Me, “Are you getting a raise, too?”
Wife, “Nope.”
This morning:
Roommate, “It sounds like my workload is going to get a lot heavier.”
ME, “Are they gonna pay you more?”
Roommate, “Nope.”

7 thoughts on “Conversations

  1. Yeah, welcome to my world. I’ll bet you’re going to find a lot of us out there.
    Even better is we could all be outsourced at any time.
    Dave From Battlefield

  2. I went through two years of that starting nine years ago. Our crew went from 3.6 FTE to 1.0, and I was the 1.0. I wasn’t doing 3.6 FTE of work, but it was a lot more work requiring a lot more skills and causing 10x the stress for about a 25% pay increase. I came very close to losing it.
    My boss was an ambitious futurological true believer. I could just imagine her graphing the productivity increases in area to show off at management meetings — I started having violent fantasies. It took me ~18 months to find a new job once I started looking.

  3. This is the future. I am a supervisor in a large tech company. I have seen my technicians go from 11 to 6 with the same work load. Merit increases are minimal, 2-3% a year. I would like to get a new car for the family but because of the uncertain future I am waiting some sign of job security. This I is the new economy & Bush recoveryl.

  4. Wait a minute… you have a wife and a roommate? Or has your relationship changed?
    Because I am sure, as comments suggest, the increase of workload without commensurate increase in pay is a fairly common occurrence. It must surely have a stressful effect on families and relationships across the country.
    Of course, I’m guessing neither your wife nor your roommate are in the army or national guard, where the job gets harder and more dangerous, and the pay and benefits are not only not increasing, but are actually being cut.
    Sincerely, though, I hope your wife has not become your “roommate.”

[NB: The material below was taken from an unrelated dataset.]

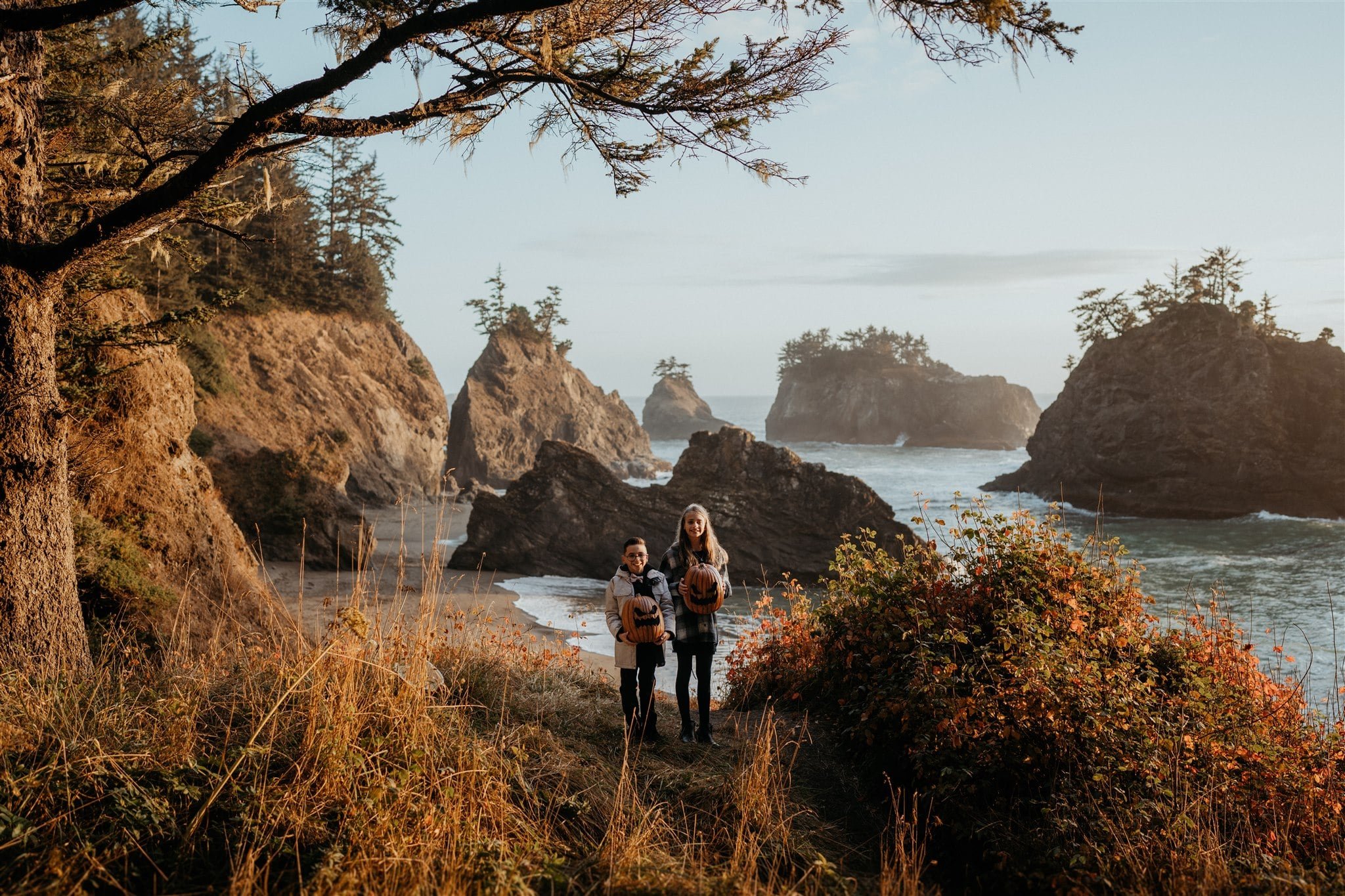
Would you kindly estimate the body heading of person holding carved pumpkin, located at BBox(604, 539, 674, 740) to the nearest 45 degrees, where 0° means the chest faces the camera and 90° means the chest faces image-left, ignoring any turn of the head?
approximately 0°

  5. Got my hair cut today, and the hair dresser and her fiance have not one but TWO roomates, in a four bedroom house. That’s what you have to do to afford a house in San Diego these days, I guess. They plan to sell the house and buy property with her parents, and put two mobile units on it after they get married…

  6. I’m to the point of looking for a second “job”, if I could ever find the time.